Coughlin was officially announced as the successor to longtime NABH president and CEO Mark Covall in October, when Covall announced his retirement, effective Dec. 31. Covall spent 35 years with the association, including 24 years in its top position, and will now serve a two-year term on the NABH board of directors.
Coughlin joined NABH as its executive vice president for government relations and public policy in 2017 after being approached by Covall with a proposed succession plan. Coughlin previously served as a lobbyist for the association on Capitol Hill.
“I came on board and have worked hand in glove with [Covall] for the last three years in house, and I feel really good about moving forward,” Coughlin tells BHE. “I’ve gotten a great sense of membership. I’ve had the good fortune of being able to meet every one of our board members and touring many of our facilities. I’m just very pleased to be here.
“It’s obviously a very exciting time in the behavioral health field. There is a lot going on legislatively. I would say there has never been more of a need for our member services, and I’m just happy to be in a place where I can help influence public policy in the process.”
Coughlin has set an aggressive agenda for 2020, focused on the following areas:
Managed care. Coughlin says he wants NABH to continue its efforts started in 2019 to address managed care contracts, which have been a particularly challenging pain point for members across the continuum of care.
“We’ve been hearing from our members that there are real problems with access, and we’ve known that for some time,” he says. “There’s a lot going on out there in which the managed care companies are engaged in activities that are not within the spirit of the law of parity. It’s something we’re going to continue to focus on and raise awareness of and try to get this to change.
Medicare conditions of participation. Coughlin notes that Medicare’s conditions of participation for psychiatric hospitals, have not been comprehensively updated since their creation in 1966, undergoing only minor revisions in the 1980s. The conditions “no longer reflect current best practices, and they create a huge barrier to access to care for individuals,” Coughlin says.

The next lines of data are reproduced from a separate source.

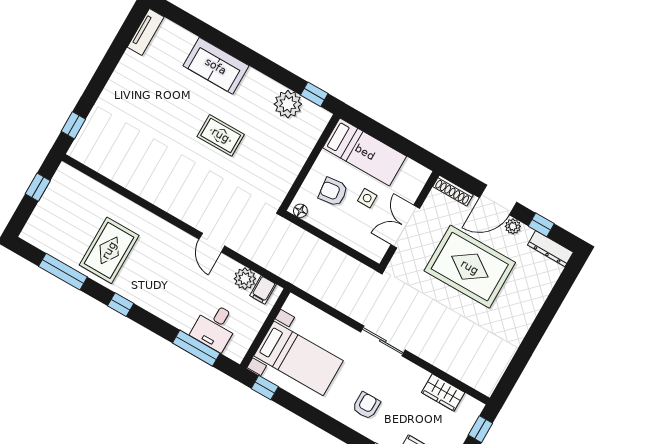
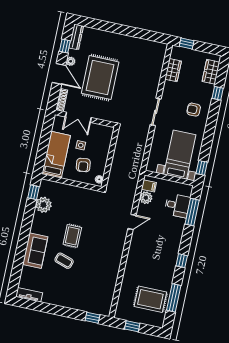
coffee table: (184, 108) -> (64, 261), added
double door: (405, 226) -> (78, 117), moved
rug: (109, 250) -> (150, 299), moved

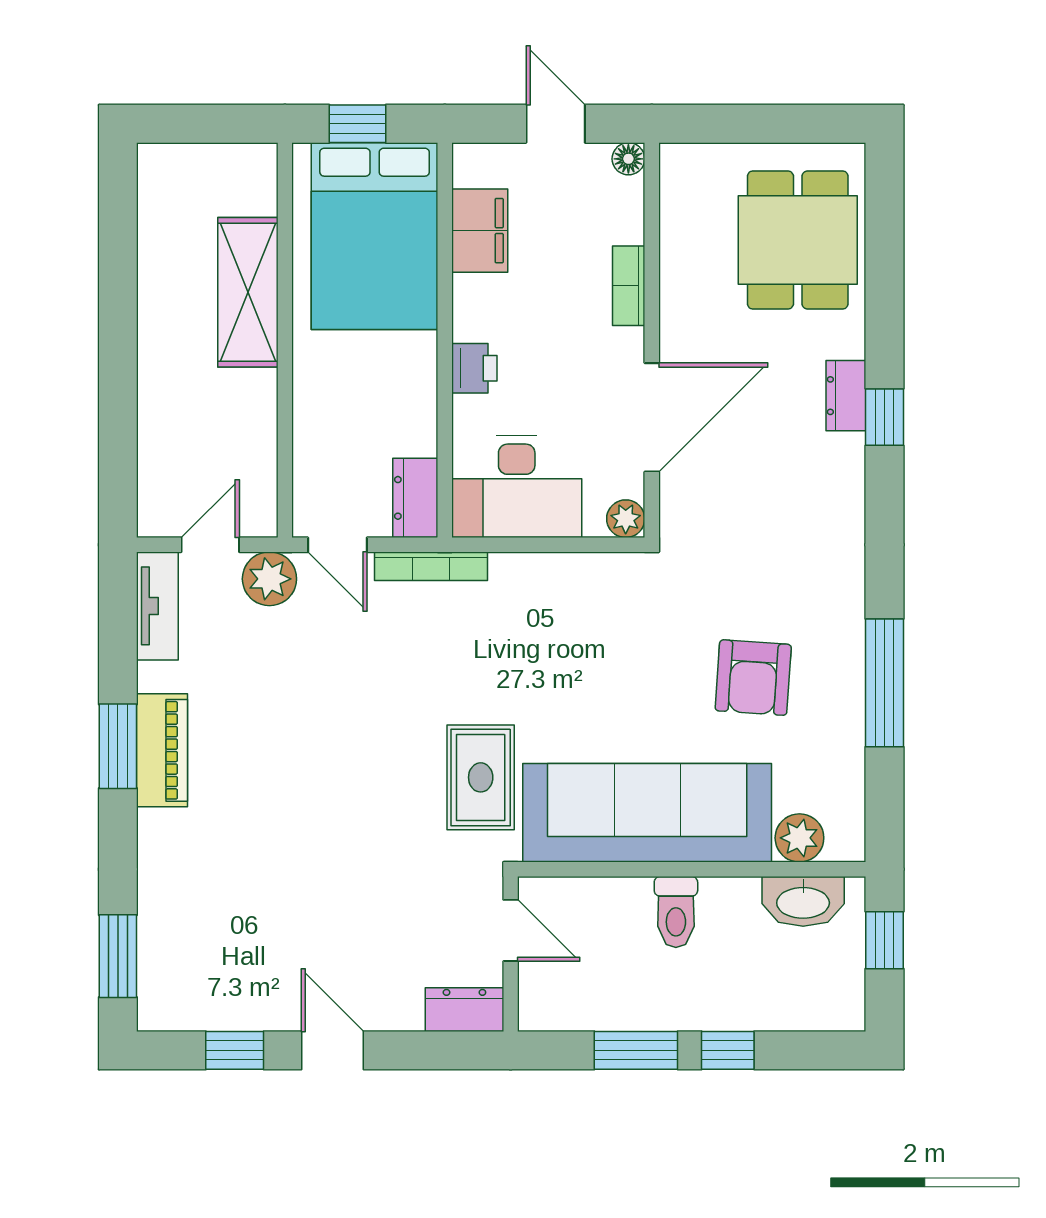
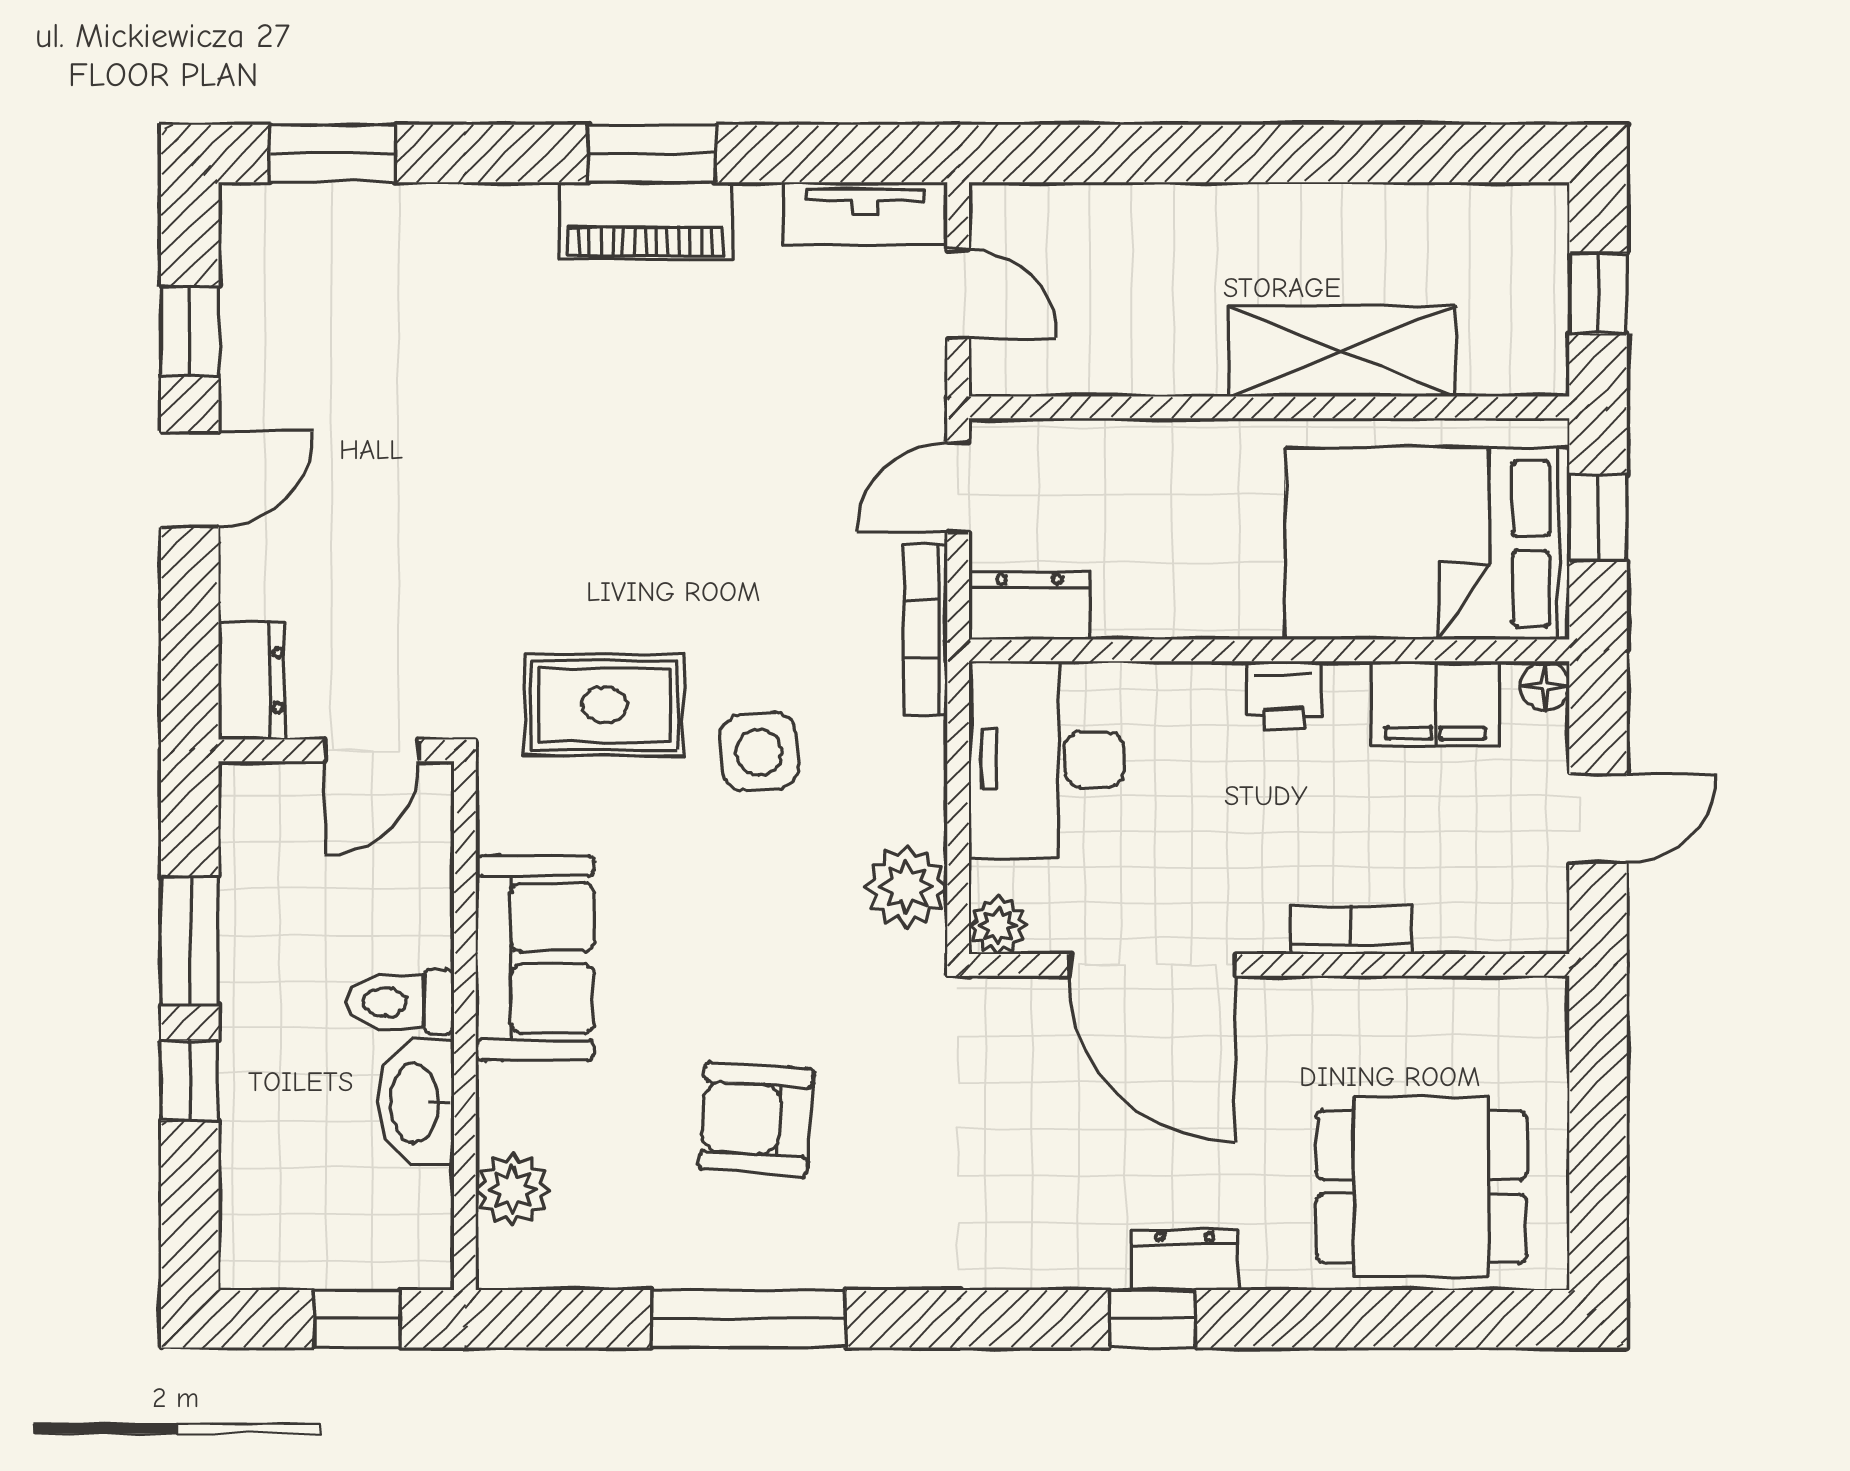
window: (210, 124) -> (1598, 293), added
floor lamp: (628, 159) -> (1545, 686), moved
printer: (474, 368) -> (1284, 695), moved
plant: (269, 579) -> (906, 887), moved
side table: (512, 676) -> (759, 752), added
sofa: (647, 813) -> (535, 958), width x0.54, depth x0.79
washbasin: (803, 901) -> (416, 1103), moved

Workforce needs. A shortage of qualified practitioners in behavioral health has been a perennial issue, Coughlin says. “The needs are dramatic at all levels of practitioners for all levels of care,” he says. “We’re going to be paying a lot of attention and trying to think outside the box to come up with some new, creative ways to increase that workforce.”
Coughlin adds that NABH will also continue its efforts to advocate for the elimination of Medicare’s 190-day lifetime limit on inpatient psychiatric hospital care, and also to pursue initiatives that reduce stigma.

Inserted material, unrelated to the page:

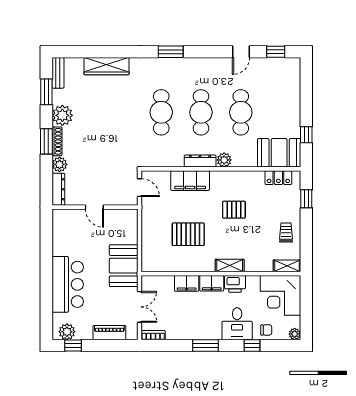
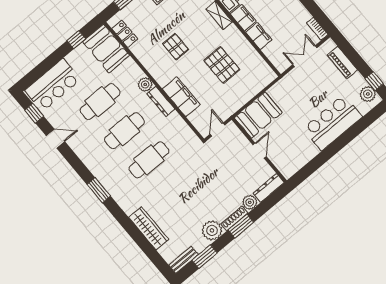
bar counter: (286, 86) -> (53, 85), added
booth: (124, 266) -> (258, 115), moved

“Irrespective of whether Congress is actually fully engaged or distracted by their daily who’s up/who’s down, these are real problems we’re going to be more aggressively engaged in and more actively pursuing strategies to keep reminding them these are problems that haven’t fully gone away,” he says. “It’s well past time for them to be addressed. We’ll be more aggressively and actively engaged moving forward here.”